I was overwhelmed with emotions, though, and couldn't help it.

I feel our friends slipping away, and I hate that. I hate *almost* everything that has happened to us in the past year. No one wishes to go through this, no one wishes to know what it's like. Well, most people don't anyway.

Do I want everyone to bow down, feel sorry, and invite us to every event ever? No. But, do I feel offended and like its because of his injury that we're (or he's) not invited some places? Yes.

I'm not quite sure how to remedy this other than to just get over it and grow up.

I know he feels it. He just doesn't put it out there like I do.

Maybe one day we'll be completely accepted wherever we end up, and I can't wait for that day.

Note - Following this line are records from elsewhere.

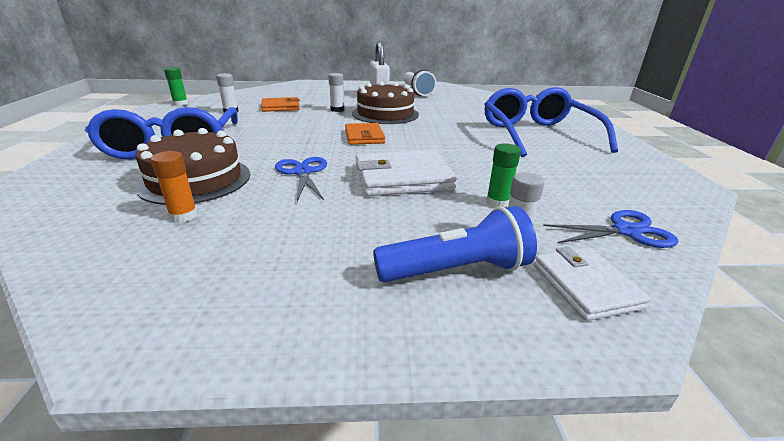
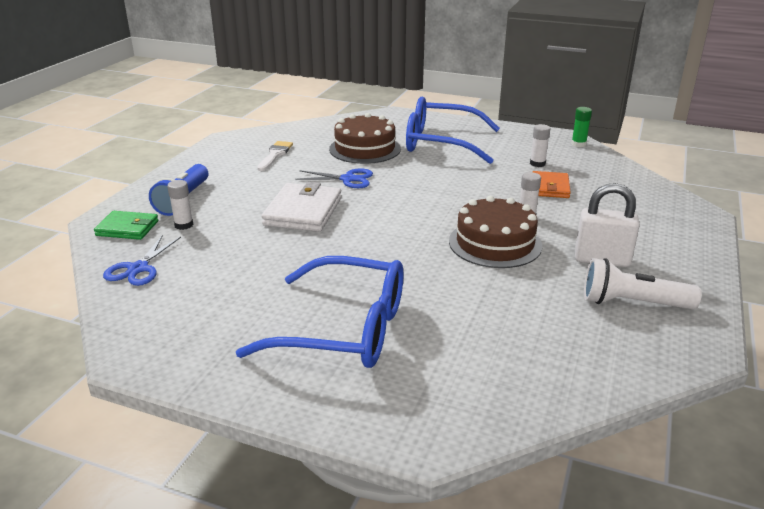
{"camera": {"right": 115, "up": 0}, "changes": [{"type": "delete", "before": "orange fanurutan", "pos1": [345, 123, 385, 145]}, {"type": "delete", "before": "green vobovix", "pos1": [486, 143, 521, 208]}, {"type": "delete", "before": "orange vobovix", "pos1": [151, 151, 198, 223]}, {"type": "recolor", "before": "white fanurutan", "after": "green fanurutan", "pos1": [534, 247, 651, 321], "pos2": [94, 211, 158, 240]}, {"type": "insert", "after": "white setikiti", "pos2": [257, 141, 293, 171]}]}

Remember almost a year ago when I was staying how I couldn't wait until we were out of the hospital; well now I'm saying I can't wait until we're accepted by society as normal again.

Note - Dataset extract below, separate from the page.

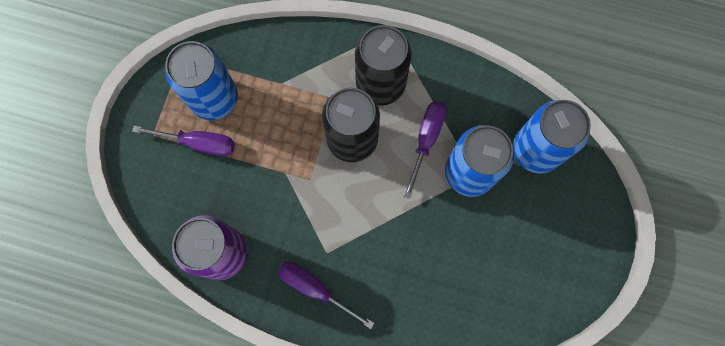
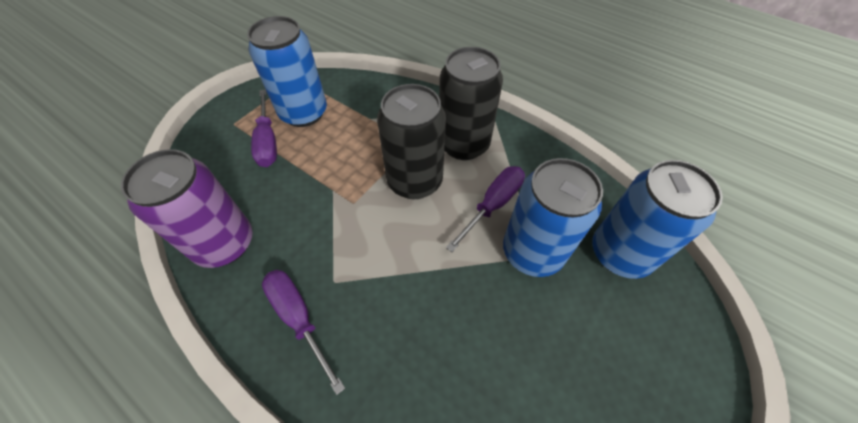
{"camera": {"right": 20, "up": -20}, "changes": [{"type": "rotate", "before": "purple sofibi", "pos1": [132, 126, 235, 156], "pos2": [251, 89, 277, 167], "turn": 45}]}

Here I sit, on the verge of tears, while he's upstairs asleep, not knowing (or caring) the difference. Maybe I'm just crazy. Or maybe he's just not telling me everything. I just know I'd be in full fledge tears if I saw my closest friends doing something obviously planned without me in mind. (Take me back to high school, Stephanie!) I know, that's what it seems like. The more I read what I'm writing, the more I know I shouldn't even be posting this at all. Hey, whatever, it will make for entertaining reading tomorrow right?!

For as many emotions as I am feeling, I certainly seemed to sum it up in those few paragraphs! Shocking.

Thank you to those who have always treated us as if we were normal. Because we are.

What is normal anyway?!

2 comments:

Kris said...

You should put it out there. If only as a reminder to people that when circumstances change, it doesn't mean that the people change. Those others may be having difficulty dealing with Jason's injuries. Same as when someone dies, or loses their job, or gets divorced, or any other terrible thing that happens. People, in their awkwardness, don't know what to say or do, so they opt to do nothing. Which is often much worse. Don't necessarily write those fair-weather friends off, but also realize that there may be other people out there, waiting to come into your lives. So sorry that you are having to deal with this on top of everything else.

Wife of a Wounded Soldier said...

I am so sorry you are upset but I know how you feel. The friends we had before his injury are no longer our friends. They walked away, quit calling, etc. We made a new set of friends that accepts us for who we are and what we have been through. They have no ties to the military and they seem to understand and care more than the old friends. Hang in there.